# Short problem:
Copy out all of the data below line for line, without changing a word, and leave out the pictures.

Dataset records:

----------

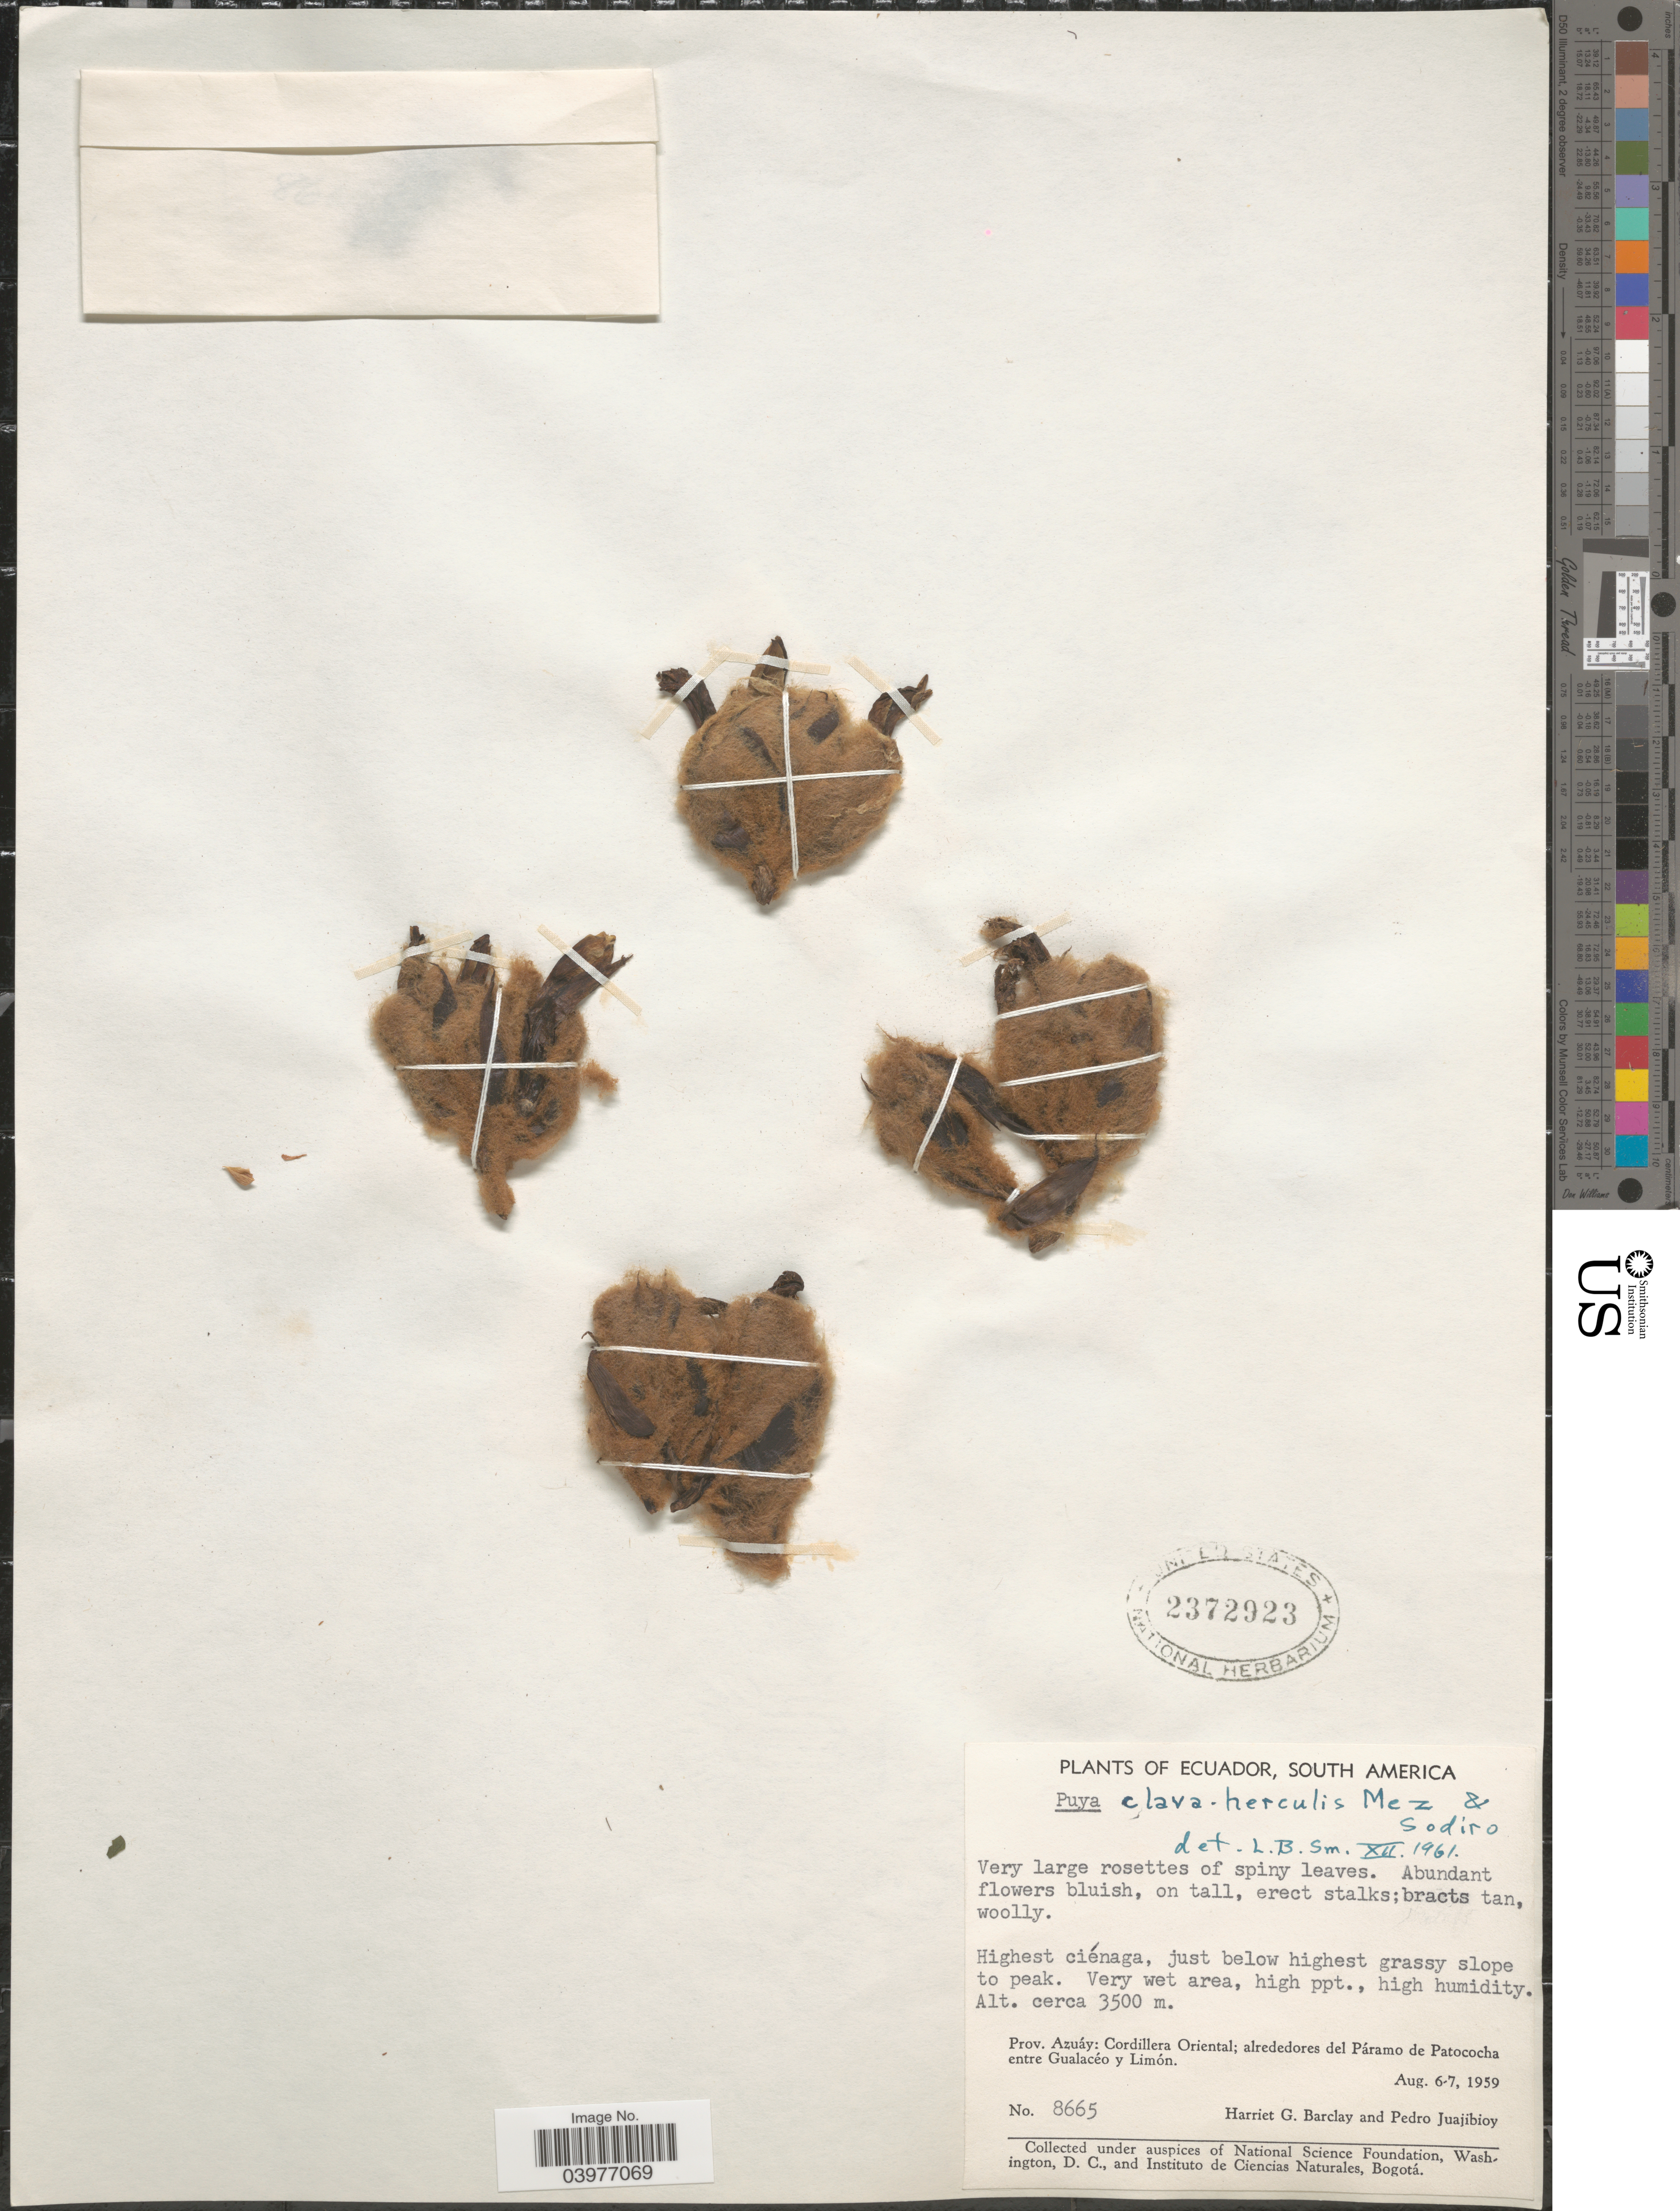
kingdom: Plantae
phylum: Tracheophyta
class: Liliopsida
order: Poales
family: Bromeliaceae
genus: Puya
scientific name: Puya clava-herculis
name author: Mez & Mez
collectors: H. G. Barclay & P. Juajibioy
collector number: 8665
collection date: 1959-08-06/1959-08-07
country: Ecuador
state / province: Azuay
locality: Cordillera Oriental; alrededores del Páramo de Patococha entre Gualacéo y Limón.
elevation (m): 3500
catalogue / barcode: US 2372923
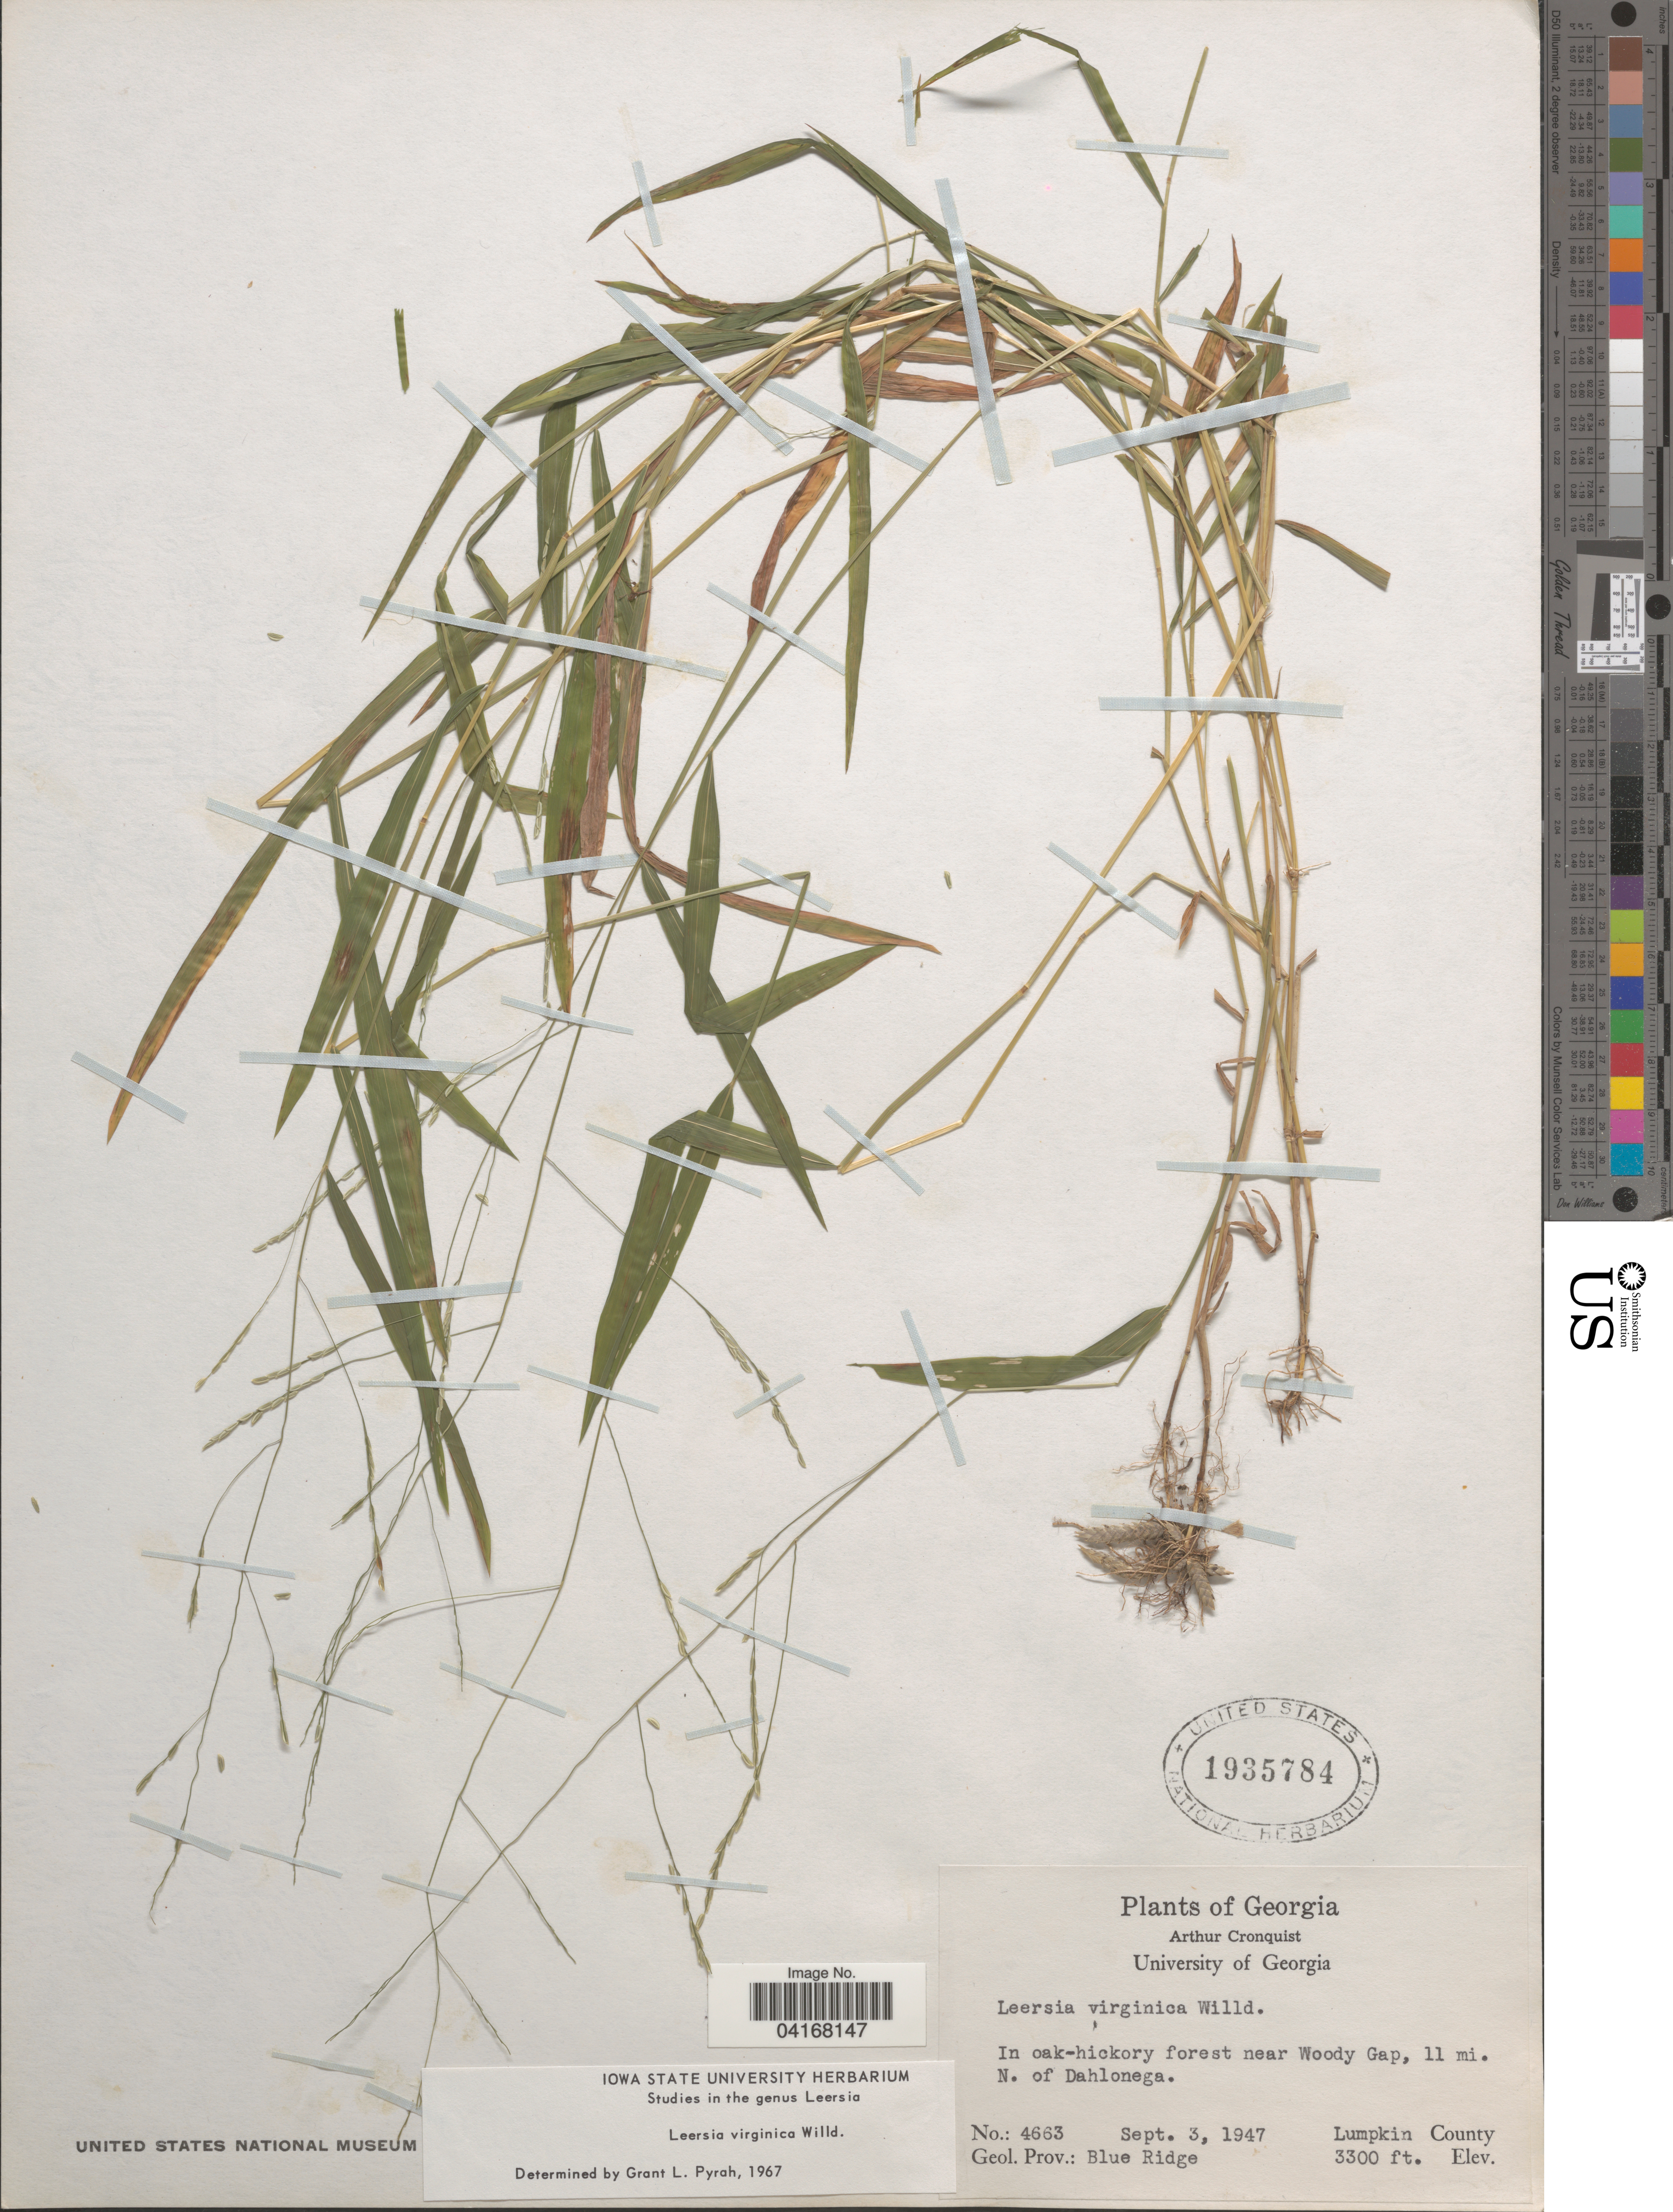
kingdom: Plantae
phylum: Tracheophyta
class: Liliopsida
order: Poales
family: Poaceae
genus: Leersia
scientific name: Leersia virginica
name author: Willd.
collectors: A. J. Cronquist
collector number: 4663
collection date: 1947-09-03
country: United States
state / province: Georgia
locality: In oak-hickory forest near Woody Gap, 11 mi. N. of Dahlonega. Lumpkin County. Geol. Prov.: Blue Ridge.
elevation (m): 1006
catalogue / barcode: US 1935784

----------

# Result of this exercise:
kingdom: Plantae
phylum: Tracheophyta
class: Liliopsida
order: Poales
family: Bromeliaceae
genus: Puya
scientific name: Puya clava-herculis
name author: Mez & Mez
collectors: H. G. Barclay & P. Juajibioy
collector number: 8665
collection date: 1959-08-06/1959-08-07
country: Ecuador
state / province: Azuay
locality: Cordillera Oriental; alrededores del Páramo de Patococha entre Gualacéo y Limón.
elevation (m): 3500
catalogue / barcode: US 2372923
kingdom: Plantae
phylum: Tracheophyta
class: Liliopsida
order: Poales
family: Poaceae
genus: Leersia
scientific name: Leersia virginica
name author: Willd.
collectors: A. J. Cronquist
collector number: 4663
collection date: 1947-09-03
country: United States
state / province: Georgia
locality: In oak-hickory forest near Woody Gap, 11 mi. N. of Dahlonega. Lumpkin County. Geol. Prov.: Blue Ridge.
elevation (m): 1006
catalogue / barcode: US 1935784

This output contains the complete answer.